Another particularly onerous feature of our system is that it taxes U.S. multinational corporations on their worldwide earnings, but most U.S. trading partners take a different approach. Most industrialized countries use a territorial system (among the G-8 the U.S. is the only one with a worldwide system) for their multinationals in which the home country exempts all or most of the firm's foreign earnings from taxation.
Under a territorial tax system, the U.S. would tax only the domestic-derived income of a corporation and would exempt most or all foreign income. By doing this, a territorial system would allow U.S. corporations to compete with foreign corporations on a level playing field. More firms would choose to bring foreign (deferred) earnings back to the U.S. We can quibble about the size of repatriated earnings, but they would be in the tens of billions of dollars and lead to job-creating investment in the U.S. In return for lower tax rates, corporations would need to accept that some exemptions and credits would have to go.
A comprehensive modernization of the U.S. corporate tax system can be enacted in a fiscally responsive, revenue-neutral way.

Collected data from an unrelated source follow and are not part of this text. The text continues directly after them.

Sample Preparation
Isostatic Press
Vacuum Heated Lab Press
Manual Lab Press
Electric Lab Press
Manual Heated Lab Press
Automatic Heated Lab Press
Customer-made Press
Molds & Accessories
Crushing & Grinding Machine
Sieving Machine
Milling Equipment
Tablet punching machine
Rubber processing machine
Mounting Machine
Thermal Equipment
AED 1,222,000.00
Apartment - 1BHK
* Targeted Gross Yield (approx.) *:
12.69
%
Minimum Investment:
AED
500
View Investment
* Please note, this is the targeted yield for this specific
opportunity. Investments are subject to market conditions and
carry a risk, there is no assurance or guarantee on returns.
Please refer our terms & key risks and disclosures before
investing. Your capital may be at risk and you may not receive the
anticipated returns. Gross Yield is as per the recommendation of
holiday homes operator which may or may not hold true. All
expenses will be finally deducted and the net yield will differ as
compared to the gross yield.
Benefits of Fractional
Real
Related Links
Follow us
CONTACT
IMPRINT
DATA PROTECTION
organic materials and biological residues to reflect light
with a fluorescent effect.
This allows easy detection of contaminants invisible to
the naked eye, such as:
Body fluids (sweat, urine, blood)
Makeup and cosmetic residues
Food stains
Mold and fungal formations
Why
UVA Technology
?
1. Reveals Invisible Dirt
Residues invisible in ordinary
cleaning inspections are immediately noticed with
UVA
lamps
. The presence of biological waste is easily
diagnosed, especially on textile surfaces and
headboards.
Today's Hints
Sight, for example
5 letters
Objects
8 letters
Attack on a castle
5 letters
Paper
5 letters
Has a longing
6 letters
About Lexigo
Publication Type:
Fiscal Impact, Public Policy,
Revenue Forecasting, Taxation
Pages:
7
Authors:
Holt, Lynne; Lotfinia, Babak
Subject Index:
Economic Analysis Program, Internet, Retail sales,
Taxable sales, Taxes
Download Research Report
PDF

I believe most U.S. multinationals would accept base-broadening measures such as limiting depreciation allowances and closing tax loopholes if it meant the overall corporate tax system was fairer, more efficient and more transparent.
The White House and Congress have much common ground on reforming the corporate tax system. While the White House's proposal to subject all earning currently held abroad to a one-time 14 percent tax isn't likely to fly in Congress, workable compromises are possible. One possible compromise would be to allow "deferred" earnings to be repatriated back to the U.S. at a tax rate of five percent and some amount of the federal taxes be earmarked for public/private infrastructure investment. This transition period could last through the end of 2015 before a territorial regime being implemented in 2016. The Middle Class would appreciate more and better paying jobs that this policy change would bring. As U.S.-based Nike likes to say: Just Do It.